Holland attended Mayfield High School in Las Cruces, New Mexico, and was an all-state player at the defensive tackle position. He attended college at the University of Colorado at Boulder, where he was a "standout" player according to the Albuquerque Journal. In his last year at Boulder, he started every game and made 77 tackles. The Associated Press named him as an honorable mention in the Big Eight Conference. He finished his college career in the 1995 Hula Bowl.

==NFL career==
In the 1995 NFL draft, the Green Bay Packers selected him as the first pick in the third round, 65th overall. Holland played with the Packers from 1995 to 1997, including their win in Super Bowl XXXI. While with the Packers, he changed from defensive tackle to defensive end. On May 13, 1998, the Packers traded Holland to the Kansas City Chiefs for Vaughn Booker. In October 1998, the Chiefs waived Holland; shortly thereafter, the Detroit Lions signed him.
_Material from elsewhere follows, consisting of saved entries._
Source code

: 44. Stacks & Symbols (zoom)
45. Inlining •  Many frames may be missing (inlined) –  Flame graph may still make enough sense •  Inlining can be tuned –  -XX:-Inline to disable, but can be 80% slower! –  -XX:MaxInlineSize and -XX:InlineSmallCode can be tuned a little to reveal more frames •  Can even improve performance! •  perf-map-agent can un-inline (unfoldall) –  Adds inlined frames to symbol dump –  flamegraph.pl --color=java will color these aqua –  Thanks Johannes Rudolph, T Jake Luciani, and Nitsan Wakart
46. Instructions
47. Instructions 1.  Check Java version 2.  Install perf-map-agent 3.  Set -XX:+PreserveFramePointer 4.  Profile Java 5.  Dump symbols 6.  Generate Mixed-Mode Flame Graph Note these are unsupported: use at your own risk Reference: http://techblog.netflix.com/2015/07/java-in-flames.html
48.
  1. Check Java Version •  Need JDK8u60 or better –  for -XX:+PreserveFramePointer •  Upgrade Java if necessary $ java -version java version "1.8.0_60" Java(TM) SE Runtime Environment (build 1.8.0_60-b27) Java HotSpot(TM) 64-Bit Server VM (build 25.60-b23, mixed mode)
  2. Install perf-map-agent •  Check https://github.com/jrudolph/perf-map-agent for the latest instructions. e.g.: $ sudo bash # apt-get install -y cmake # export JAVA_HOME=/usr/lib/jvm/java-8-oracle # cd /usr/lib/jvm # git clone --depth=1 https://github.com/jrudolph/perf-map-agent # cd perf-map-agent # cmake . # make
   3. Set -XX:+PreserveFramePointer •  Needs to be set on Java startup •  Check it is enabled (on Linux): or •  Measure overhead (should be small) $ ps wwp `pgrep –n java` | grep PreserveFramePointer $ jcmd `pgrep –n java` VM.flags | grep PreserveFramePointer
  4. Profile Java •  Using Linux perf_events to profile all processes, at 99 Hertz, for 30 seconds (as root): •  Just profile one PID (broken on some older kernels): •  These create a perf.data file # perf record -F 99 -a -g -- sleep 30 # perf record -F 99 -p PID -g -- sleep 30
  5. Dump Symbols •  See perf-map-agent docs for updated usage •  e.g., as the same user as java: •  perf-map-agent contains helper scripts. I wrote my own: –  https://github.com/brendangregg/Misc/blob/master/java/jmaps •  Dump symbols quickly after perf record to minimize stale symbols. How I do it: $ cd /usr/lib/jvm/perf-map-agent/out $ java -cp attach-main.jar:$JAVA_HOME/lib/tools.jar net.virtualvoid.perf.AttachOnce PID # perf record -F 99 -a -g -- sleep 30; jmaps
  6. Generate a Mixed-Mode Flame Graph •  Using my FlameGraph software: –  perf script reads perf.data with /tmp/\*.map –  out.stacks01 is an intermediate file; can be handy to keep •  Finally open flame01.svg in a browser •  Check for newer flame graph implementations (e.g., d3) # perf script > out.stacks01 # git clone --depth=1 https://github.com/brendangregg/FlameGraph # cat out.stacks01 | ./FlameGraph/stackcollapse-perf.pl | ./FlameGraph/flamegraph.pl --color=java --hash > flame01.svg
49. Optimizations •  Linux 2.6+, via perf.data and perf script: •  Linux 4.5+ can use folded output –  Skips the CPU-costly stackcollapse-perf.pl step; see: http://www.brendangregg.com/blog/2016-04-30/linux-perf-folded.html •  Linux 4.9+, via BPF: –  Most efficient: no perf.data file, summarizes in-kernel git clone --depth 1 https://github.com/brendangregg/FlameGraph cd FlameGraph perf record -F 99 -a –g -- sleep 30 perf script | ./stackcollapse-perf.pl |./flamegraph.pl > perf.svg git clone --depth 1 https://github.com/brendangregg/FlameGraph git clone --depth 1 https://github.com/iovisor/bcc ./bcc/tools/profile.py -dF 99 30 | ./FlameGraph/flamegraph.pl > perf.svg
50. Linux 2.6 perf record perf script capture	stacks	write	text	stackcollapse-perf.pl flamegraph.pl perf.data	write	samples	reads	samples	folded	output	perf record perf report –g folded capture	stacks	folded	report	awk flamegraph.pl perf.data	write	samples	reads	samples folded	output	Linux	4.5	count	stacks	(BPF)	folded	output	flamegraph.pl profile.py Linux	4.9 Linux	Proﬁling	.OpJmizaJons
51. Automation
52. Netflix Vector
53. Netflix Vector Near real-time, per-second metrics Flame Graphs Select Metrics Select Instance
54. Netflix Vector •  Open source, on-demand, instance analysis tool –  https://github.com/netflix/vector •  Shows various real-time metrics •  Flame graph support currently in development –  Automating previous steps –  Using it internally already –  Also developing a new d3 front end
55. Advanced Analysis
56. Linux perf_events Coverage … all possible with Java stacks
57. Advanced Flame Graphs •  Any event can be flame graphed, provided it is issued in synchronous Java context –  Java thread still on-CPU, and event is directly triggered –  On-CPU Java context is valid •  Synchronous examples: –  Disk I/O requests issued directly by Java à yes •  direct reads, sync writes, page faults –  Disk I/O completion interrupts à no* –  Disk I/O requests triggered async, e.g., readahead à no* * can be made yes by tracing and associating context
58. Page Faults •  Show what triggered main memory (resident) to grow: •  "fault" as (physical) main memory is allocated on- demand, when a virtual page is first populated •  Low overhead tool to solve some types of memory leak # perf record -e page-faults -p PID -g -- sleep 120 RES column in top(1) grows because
Holland played for the Cleveland Browns in 1999 and 2000. After being released by the Browns following the 2000 season, Holland did not play in 2001; he was signed by the Minnesota Vikings in May 2002. He joined the Denver Broncos in 2003. With the Broncos, he was Team Representative from 2003-2004. In December 2004, Denver waived Holland.

== Ministry ==
While he grew up attending Catholic services with his mother, he did not pay much attention. At the end of his NFL career, Holland found himself at a low point and began practicing Christianity again. Holland earned a Master of Theological Studies from Gateway Seminary in 2015, and a Doctorate of Ministry in 2021. He served as the pastor at True Life Church in Thornton, Colorado, for more than ten years. Holland is a Southern Baptist. During his time with the Green Bay Packers Holland played alongside Reggie White, who was an ordained minister at the same time as being a player.

===Military===
A veteran suicide near his home inspired him to look into Army chaplaincy. In 2017, Holland was commissioned as a chaplain in the Colorado National Guard. In 2020, he joined active duty and was assigned to Fort Bragg. As of 2025, he is in the Army Reserve and the chaplain of a recruiting battalion at Fort Knox, and holds the rank of Captain.